Glorious Morning Muffins
|All purpose flour||1 Cup (16 tbs)|
|Whole-wheat pastry flour||3⁄4 Cup (12 tbs)|
|Baking powder||1 1⁄2 Teaspoon|
|Ground cinnamon||1 1⁄2 Teaspoon|
|Baking soda||1⁄2 Teaspoon|
|Non fat vanilla yogurt||1 Cup (16 tbs)|
|Packed brown sugar||1⁄2 Cup (8 tbs)|
|Canola oil||2 Tablespoon|
|Finely shredded carrots||1⁄4 Cup (4 tbs)|
|Drained crushed pineapple||1⁄2 Cup (8 tbs)|
|Currants/Raisins||1⁄3 Cup (5.33 tbs)|
|Chopped toasted walnuts||1⁄4 Cup (4 tbs)|
Preheat the oven to 400°F.
Coat a 12-cup muffin pan with no-stick spray.
In a large bowl, mix the all-purpose flour, pastry flour, baking powder, cinnamon, baking soda, and salt.

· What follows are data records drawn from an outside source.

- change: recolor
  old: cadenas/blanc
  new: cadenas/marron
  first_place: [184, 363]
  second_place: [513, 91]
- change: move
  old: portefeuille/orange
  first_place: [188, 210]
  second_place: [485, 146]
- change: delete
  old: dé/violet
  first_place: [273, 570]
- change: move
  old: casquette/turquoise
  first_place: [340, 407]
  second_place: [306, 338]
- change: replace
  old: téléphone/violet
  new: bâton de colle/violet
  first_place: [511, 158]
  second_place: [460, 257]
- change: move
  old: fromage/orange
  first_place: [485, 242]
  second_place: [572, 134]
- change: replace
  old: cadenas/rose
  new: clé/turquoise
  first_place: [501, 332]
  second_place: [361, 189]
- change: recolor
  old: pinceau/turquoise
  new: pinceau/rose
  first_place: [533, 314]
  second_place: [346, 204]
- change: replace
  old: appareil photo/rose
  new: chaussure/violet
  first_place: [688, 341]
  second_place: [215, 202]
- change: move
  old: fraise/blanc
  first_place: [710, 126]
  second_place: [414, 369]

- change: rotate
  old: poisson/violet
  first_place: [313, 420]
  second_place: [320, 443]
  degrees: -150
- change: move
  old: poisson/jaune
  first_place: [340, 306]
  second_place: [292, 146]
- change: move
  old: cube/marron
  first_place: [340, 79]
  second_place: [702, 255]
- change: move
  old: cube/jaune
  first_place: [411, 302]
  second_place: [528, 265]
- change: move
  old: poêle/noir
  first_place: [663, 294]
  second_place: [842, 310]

In a medium bowl, mix the yogurt, brown sugar, egg, oil, and vanilla.
Pour over the flour mixture and stir until just moistened.

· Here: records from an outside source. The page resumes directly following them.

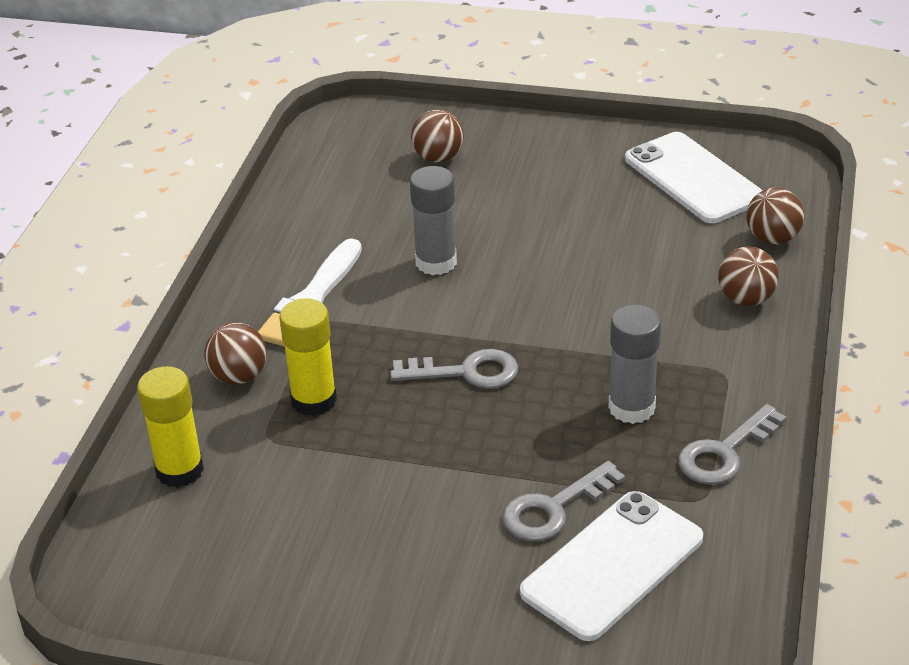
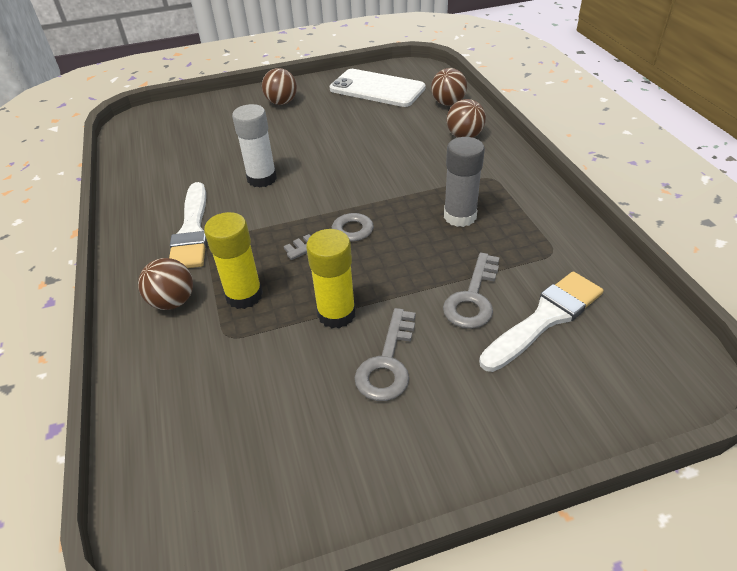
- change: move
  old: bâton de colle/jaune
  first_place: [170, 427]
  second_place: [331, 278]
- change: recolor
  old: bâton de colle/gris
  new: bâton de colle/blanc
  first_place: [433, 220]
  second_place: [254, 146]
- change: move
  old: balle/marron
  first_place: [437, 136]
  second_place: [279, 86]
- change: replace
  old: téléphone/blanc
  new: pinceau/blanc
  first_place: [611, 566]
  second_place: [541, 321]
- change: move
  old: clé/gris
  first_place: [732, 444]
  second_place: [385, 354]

Add the carrots, pineapple, currants or raisins, and walnuts; stir just until evenly distributed.
Divide the batter evenly among the muffin cups, filling them about two-thirds full.
Bake for 20 to 25 minutes, or until a toothpick inserted into the center of a muffin comes out clean.
Cool on a wire rack for 5 minutes, then remove the muffins from the pan.